High data unites written / SSD wearout in Proxmox

ksl28 · Jan 3, 2024

Hi everyone,

Happy new year

I have begun to see a disturbing trend in both my Proxmox VE nodes, that the M2 disks are wearing out rather fast.
Both nodes are identitical in the terms of hardware and configuration.
6.2.16-12-pve
2 x Samsung SSD 980 Pro 2TB (Only one in use on each node for now) - and both are configured with ext4
The nodes was installed on 2023-09-09

I will take the second node as the example (dk1pve02) - the VMs in the node is consuming about 500GB in total, and a lot of them are static.
Meaning that they will of course receive some updates, but my best guess is that we are talking 2-3GB per VM, per month.

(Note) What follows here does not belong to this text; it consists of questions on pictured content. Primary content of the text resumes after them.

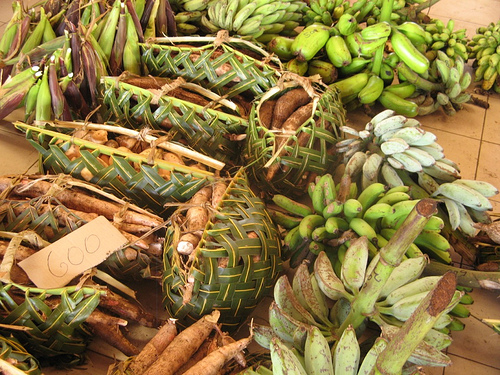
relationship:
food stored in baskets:
[70, 58, 439, 307] [17, 27, 352, 210]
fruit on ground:
[10, 9, 452, 367] [2, 3, 499, 373]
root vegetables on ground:
[10, 4, 366, 373] [2, 3, 499, 373]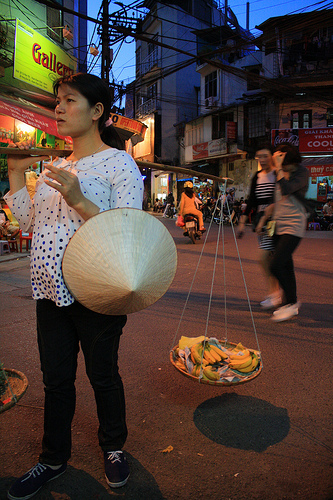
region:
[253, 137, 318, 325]
person walking on the street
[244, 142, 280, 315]
person walking on the street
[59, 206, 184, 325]
hat woven of grass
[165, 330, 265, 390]
bananas on a tray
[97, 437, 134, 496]
black shoe with white laces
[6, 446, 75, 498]
black shoe with white laces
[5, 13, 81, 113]
yellow sign with red writing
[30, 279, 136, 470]
pair of black pants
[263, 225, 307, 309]
pair of black pants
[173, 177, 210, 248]
two people on a motorcycle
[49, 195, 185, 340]
woman carrying straw hat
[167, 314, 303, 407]
woman carrying tray of bananas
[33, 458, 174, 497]
woman wearing black shoes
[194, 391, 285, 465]
shadow of tray of bananas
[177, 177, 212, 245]
person riding on scooter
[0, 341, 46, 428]
part of tray on chains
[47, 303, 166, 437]
woman wearing black pants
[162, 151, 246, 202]
pole connected to tray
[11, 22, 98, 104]
yellow sign with red lettering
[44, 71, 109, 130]
woman with black hair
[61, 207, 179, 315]
tan conical bamboo hat on arm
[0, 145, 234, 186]
woman carrying a wooden pole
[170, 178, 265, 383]
white strings attached to pole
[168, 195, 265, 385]
strings suspend wooden plate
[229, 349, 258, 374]
bananas on plate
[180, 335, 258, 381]
towel under yellow bananas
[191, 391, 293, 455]
shadow under plate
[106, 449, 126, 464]
white laces on black shies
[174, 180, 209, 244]
person riding motorcycle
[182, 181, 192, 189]
yellow helmet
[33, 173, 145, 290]
a hat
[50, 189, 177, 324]
a hat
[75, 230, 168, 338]
a hat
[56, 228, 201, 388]
a hat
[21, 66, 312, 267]
a busy street in an Asian city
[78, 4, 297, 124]
it is dusk in this city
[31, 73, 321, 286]
the street lights are on and people are out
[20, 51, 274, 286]
this lady is carrying something on her shoulders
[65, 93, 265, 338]
this is how some people carry goods from the market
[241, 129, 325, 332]
two girls in the background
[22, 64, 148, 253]
this Asian woman is young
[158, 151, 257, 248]
these people are busy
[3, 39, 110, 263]
some kind of restaurant behind the lady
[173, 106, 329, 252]
more businesses in the area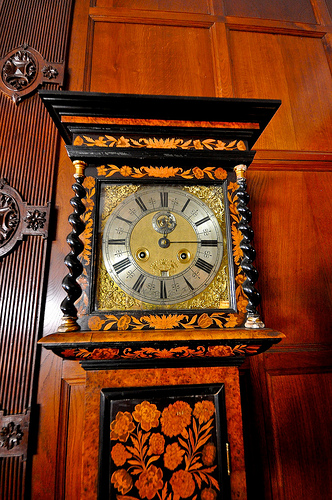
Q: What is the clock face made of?
A: Metal.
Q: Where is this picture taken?
A: A living room.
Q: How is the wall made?
A: Of wood paneling.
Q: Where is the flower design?
A: On clock.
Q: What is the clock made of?
A: Wood.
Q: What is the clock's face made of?
A: Gold and silver.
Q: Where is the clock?
A: Beside wall.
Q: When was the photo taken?
A: 12.15.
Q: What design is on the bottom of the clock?
A: A floral motif.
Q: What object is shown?
A: A clock.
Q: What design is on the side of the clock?
A: A twisted decoration.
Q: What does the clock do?
A: Tell time.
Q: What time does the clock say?
A: 12:15.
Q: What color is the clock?
A: Brown, black, gold and silver.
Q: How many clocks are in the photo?
A: One.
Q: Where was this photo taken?
A: In a wood lined room.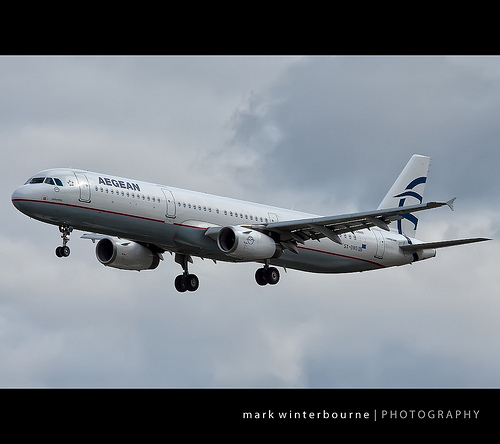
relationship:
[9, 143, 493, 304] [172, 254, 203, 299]
plane has landing gear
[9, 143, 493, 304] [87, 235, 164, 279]
plane has engine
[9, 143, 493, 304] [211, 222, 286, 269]
plane has engine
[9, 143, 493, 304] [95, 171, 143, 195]
plane has letters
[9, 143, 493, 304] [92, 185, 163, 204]
plane has windows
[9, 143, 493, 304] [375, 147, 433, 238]
plane has tail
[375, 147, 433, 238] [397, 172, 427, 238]
tail has symbol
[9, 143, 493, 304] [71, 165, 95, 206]
plane has door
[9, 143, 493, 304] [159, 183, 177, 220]
plane has door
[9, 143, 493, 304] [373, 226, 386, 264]
plane has door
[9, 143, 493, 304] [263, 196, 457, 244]
plane has wings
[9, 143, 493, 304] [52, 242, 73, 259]
plane has wheels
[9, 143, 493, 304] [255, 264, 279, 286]
plane has wheels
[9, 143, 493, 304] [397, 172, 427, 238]
plane has symbol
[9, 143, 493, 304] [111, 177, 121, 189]
plane has letter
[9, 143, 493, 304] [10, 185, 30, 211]
plane has nose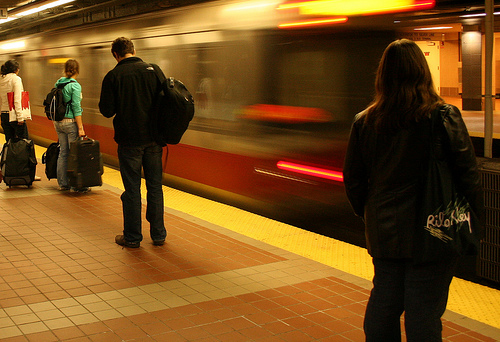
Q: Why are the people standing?
A: They are waiting to get on the train.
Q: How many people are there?
A: Four.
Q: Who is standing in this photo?
A: Men and women.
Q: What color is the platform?
A: Yellow and red.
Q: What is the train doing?
A: Moving.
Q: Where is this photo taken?
A: At a train station.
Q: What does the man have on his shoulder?
A: A backpack.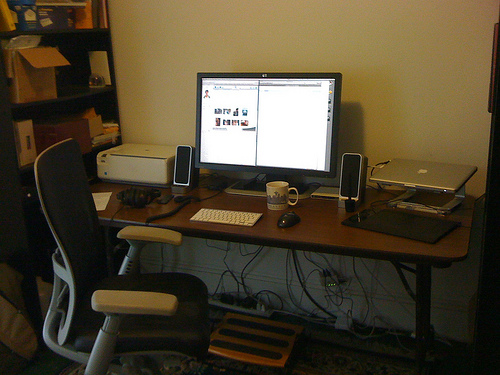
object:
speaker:
[336, 150, 370, 213]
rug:
[206, 310, 303, 369]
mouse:
[275, 208, 302, 229]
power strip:
[156, 242, 167, 274]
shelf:
[0, 26, 110, 41]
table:
[88, 172, 479, 374]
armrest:
[90, 288, 181, 318]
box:
[0, 46, 72, 106]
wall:
[106, 0, 500, 347]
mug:
[264, 178, 301, 212]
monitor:
[193, 70, 344, 202]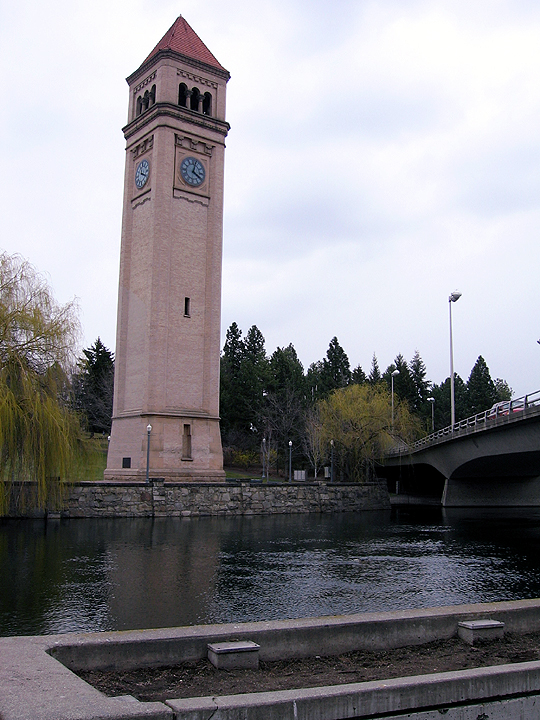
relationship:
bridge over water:
[402, 440, 510, 452] [299, 533, 459, 586]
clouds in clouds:
[5, 6, 539, 406] [0, 0, 540, 405]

When i look at the S.M.A.R.T info in PVE, it states that the disk is 2% weared out and a total of 8.82TB have been written.
On the 06-12-2023 that number was 6.40TB - so more that 2.4TB have been written since.
The 500GB 850 Pro disk is from a ESXi setup, that contained the same virtual machines - and over 4 years, it was 7% weared out.

I honestly cant figure out what is performing all these writes, but i am fairly sure its not my virtual machines - given that they do nada.
I have tried my best to find a solution my self, and have read all about not to use ZFS on consumer disks (which i am not), etc.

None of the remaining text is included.